> **Extracto de página**
Os he enseñado lo que asimismo recibí: Que Cristo murió por nuestros pecados, conforme a las Escrituras; y que fue sepultado y que resucitó al tercer día, conforme a las Escrituras. (1º Cor. 15:3-4)
El Evangelio, la Buena Nueva, puede resumirse así: Dios se acerca al hombre y le tributa una buena acogida al pecador sobre la base de una justicia y perfectamente satisfecha por el sacrificio de Jesús.
En los Evangelios vemos a Jesucristo, venido a la Tierra, desplegando abundantemente la Gracia de Dios a favor de todos. Lo hizo para con una mujer adúltera, para con un malhechor clavada en una cruz, para con personas que no tenían esperanza alguna de ser liberadas de sus enfermedades y de sus pecados. Había venido para eso.
Cansancio, contradicción, traición, burlas... nada pudo detener Su Divino Amor, móvil de todo lo que hacía y de todo lo que decía.
Pero no solo había venido para hacer palpable el Amor de Dios. También era necesario que Él llevara nuestros pecados, que soportara el castigo de ellos, y que fuera hecho pecado para que, mediante Su muerte, el pecado fuera eliminado ante Dios.

> **Ejercicios**
**A)** Enumera las cosas que, según el texto sobre el Evangelio, no pudieron detener el Amor divino de Jesús.
**B)** Prosigue el texto sobre el Evangelio a partir de su última oración.

> **Fragmentos de registros**
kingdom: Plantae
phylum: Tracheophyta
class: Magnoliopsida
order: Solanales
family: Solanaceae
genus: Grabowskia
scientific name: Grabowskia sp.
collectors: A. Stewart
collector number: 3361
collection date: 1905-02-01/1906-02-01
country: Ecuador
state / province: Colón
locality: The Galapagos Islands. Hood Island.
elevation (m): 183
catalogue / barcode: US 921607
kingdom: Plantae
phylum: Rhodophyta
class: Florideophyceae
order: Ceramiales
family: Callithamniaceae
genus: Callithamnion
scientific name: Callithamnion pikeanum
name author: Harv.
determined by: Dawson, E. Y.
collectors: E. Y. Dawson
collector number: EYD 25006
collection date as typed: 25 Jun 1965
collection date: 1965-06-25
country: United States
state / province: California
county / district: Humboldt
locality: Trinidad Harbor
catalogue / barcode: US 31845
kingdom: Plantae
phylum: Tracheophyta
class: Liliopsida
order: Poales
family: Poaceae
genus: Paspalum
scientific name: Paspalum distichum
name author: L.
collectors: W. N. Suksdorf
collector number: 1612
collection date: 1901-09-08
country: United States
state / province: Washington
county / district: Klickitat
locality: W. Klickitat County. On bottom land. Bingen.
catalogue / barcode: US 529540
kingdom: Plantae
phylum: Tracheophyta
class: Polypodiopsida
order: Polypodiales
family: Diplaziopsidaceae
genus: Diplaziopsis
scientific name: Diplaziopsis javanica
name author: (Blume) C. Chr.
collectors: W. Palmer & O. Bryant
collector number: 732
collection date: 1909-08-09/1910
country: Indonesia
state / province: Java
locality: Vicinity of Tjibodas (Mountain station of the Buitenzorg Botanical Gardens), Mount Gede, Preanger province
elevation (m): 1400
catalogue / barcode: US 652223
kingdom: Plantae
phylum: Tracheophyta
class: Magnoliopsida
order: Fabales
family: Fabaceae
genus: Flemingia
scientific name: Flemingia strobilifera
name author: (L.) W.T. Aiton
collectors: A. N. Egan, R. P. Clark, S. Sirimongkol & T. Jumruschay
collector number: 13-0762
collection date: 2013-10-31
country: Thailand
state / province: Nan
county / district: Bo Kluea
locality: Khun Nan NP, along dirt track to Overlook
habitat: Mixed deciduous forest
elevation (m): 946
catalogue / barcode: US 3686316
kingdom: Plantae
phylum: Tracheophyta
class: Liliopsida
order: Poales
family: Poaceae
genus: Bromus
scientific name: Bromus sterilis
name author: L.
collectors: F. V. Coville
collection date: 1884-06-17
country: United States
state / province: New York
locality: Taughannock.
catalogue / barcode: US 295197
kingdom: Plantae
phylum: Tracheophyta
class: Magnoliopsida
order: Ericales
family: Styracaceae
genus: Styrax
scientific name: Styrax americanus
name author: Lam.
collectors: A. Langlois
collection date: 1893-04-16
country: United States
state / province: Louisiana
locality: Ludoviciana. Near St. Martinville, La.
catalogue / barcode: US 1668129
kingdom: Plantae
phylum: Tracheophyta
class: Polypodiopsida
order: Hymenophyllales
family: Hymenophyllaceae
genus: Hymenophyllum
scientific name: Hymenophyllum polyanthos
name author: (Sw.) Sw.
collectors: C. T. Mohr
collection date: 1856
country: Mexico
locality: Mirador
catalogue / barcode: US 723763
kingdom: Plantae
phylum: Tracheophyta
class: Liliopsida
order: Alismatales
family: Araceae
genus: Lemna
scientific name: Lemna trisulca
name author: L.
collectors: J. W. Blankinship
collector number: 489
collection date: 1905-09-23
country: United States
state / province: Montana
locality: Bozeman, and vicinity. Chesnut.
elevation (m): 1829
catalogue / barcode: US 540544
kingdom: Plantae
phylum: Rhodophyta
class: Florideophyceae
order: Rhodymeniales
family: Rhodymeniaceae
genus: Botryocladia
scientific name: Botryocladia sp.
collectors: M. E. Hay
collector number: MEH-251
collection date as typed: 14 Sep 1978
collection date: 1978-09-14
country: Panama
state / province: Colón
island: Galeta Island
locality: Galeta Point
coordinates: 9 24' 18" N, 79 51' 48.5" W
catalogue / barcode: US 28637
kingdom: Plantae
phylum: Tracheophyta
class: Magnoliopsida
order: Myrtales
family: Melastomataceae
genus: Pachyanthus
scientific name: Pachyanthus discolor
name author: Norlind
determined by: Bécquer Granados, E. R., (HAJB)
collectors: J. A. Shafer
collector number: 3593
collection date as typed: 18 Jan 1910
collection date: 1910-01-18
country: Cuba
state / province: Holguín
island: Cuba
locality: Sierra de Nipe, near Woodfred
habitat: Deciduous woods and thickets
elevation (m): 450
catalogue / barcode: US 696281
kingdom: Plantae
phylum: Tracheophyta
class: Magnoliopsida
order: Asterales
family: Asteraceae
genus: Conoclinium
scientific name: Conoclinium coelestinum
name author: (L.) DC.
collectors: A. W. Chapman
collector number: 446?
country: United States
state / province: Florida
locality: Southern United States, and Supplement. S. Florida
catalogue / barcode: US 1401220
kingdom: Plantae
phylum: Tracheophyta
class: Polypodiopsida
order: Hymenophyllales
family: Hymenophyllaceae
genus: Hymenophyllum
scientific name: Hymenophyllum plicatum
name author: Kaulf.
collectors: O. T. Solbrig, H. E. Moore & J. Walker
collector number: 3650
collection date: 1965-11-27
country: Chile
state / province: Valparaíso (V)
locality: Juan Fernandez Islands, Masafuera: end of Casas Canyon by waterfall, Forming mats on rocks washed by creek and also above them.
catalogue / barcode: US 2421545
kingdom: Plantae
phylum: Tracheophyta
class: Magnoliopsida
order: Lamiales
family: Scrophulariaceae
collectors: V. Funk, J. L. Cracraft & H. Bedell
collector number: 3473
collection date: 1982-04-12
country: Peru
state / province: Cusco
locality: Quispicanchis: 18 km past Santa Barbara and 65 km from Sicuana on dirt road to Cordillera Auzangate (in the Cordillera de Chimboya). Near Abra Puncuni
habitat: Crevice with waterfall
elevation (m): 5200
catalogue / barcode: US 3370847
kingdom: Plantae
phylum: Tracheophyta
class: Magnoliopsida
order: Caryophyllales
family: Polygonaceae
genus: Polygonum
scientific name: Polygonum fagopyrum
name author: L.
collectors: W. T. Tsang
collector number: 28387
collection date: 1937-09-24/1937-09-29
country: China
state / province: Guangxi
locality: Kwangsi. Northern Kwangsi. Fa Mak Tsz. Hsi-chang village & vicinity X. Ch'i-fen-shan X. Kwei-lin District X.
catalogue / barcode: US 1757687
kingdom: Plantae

> **Respuestas**
**A)** Cansancio, contradicción, traición y burlas.

**B)**
Había venido para sustituirnos y cumplir la condena de muerte que merecíamos. De esa manera, Su muerte en nuestro lugar detuvo la demanda judicial entablada contra nosotros. Llegó a ser nuestra justicia, o sea, El que nos hizo justos ante Dios.
Cristo glorificó a Dios en todo de una manera incomparable en Su vida y en Su muerte. Era justo, pues, que Dios le resucitara y le hiciera sentar a Su derecha en el Cielo. Y allí donde Él está, allí estaremos también, compartiendo la felicidad del Padre, del Hijo y del Espíritu Santo de Dios.